** Instruction **
Below are several records. Retype exactly those lines running from the one with "VÍDEOS DE 'PÚBLIC'" through the one with "Comentaris dels nostres subscriptors", end lines included, and no others.

(Source data)
☆ ☆ ☆ ☆ ☆
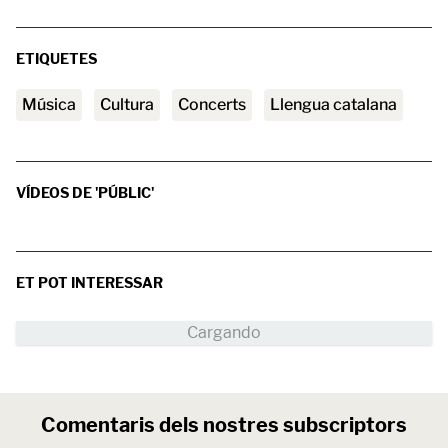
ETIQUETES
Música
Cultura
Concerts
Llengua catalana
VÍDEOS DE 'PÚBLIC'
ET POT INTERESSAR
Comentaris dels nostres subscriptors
☆ ☆ ☆ ☆ ☆
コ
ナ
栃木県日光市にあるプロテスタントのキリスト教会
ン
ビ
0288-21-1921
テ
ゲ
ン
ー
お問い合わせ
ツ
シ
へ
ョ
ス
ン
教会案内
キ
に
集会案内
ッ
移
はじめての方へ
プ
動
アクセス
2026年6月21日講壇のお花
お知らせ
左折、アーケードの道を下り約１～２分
☆ ☆ ☆ ☆ ☆
** Expected answer **
VÍDEOS DE 'PÚBLIC'
ET POT INTERESSAR
Comentaris dels nostres subscriptors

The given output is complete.